Clare May Ball 2014
HARRY SHUKMAN and FRANCESCA EBEL were delighted by Clare’s magical, primordial adventure.
What’s Clare May Ball in a word? Diversification.
List everything you enjoyed at Clare last night and you will still have missed out on half of the programme. As a small college with hidden courts, Clare is perfectly formed to host one of the best nights of May Week. And my Christ, it was fantastic.
Last night we ran wild through Primordial, a beautifully planned event that made amazing use of the college. The organisers managed to pack in a helter skelter, dodgems, ice sculptures, a silent disco, and actual dinosaurs. Tearing about, we enjoyed CocktailBox drinks mixed with flair in the Master’s Garden, shisha puffed in the idyllic Sunken Garden, and insect jelly shots in the Small Hall (which didn’t go down without a fight).

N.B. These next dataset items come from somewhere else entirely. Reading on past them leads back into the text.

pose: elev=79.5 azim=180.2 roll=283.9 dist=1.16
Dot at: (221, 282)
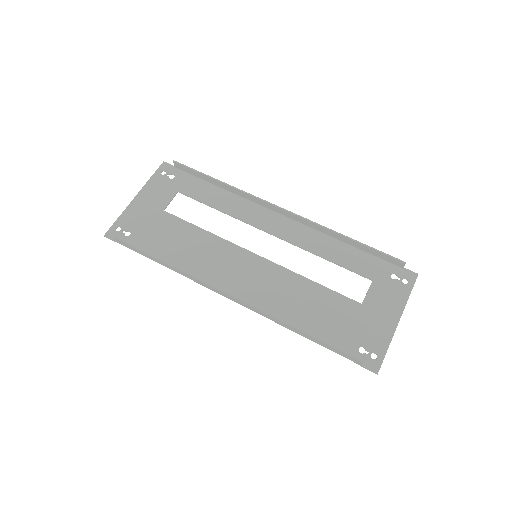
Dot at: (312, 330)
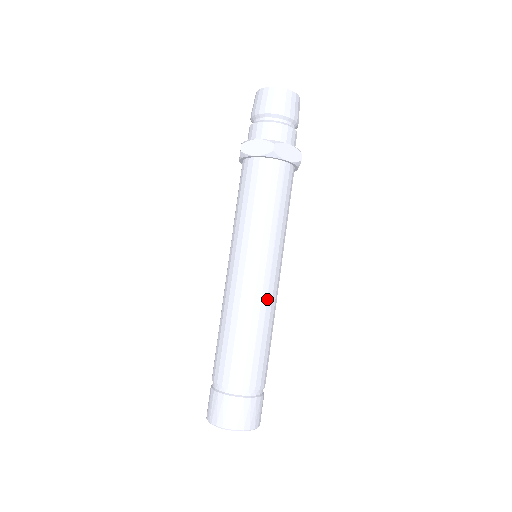
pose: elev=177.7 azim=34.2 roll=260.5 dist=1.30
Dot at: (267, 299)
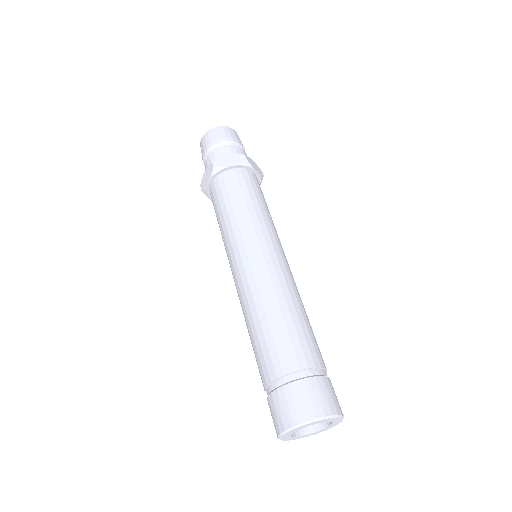
Dot at: (292, 279)
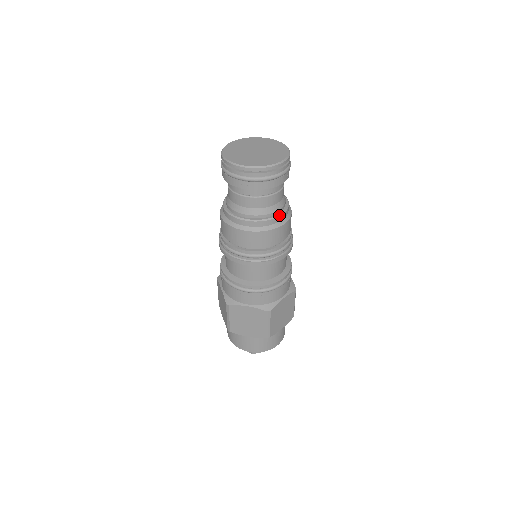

The ball was an adventure. Every court, garden, and path had something new to discover: Stilton ice cream on the bridge, rocket fuel G and Ts by the river blended by the Cambridge Distillery specially for the night, and wraps from Baba G’s Bhangra Bus delicious enough to reaffirm your faith in God.

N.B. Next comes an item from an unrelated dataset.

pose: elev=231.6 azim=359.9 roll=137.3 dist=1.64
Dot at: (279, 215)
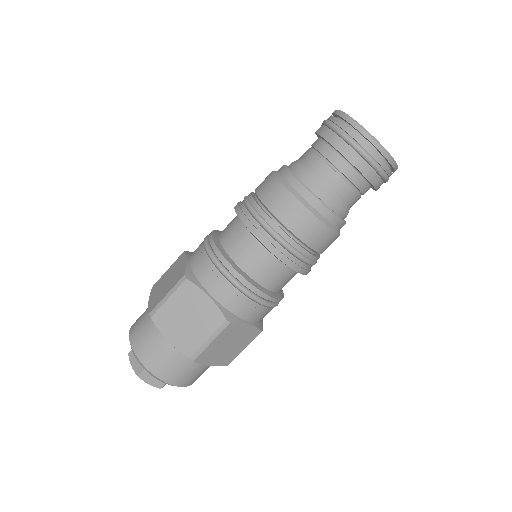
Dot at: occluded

Much of the hype of Clare’s night came from the acts. Kicking off the night was S Club 3. Bradley, Jo and Paul screamed “Who’s ready to go back to 1998?” – oblivious to the fact that the 21 year old students watching were only five in those halcyon days. Sixteen years have passed and the shirts are tighter, the moves are rustier, but hands are still reaching for stars – higher than ever.
Back in the 21st Century, huge crowds came for main stage acts Ella Eyre, Swiss Lips, and a Pendulum DJ set, along with May Ball regulars Denim and Truly Medley Deeply.
A swipe could be made at the bridge that was blocked by a clash between headline act Ella Eyre and the Trinity Fireworks; luckily this didn’t seem to last for long.
Be sure to catch reggae and ska band Laurie Lewis and the Fat Cats this May Week, who make the audacious but evident claim that the spirit of Bob Marley himself lives on in Laurie Lewis. Lewis, 23, and his band caused a stir on the Old Court stage when lead singer Jess O’Driscoll Breen sneaked a snog with our reviewer Francesca.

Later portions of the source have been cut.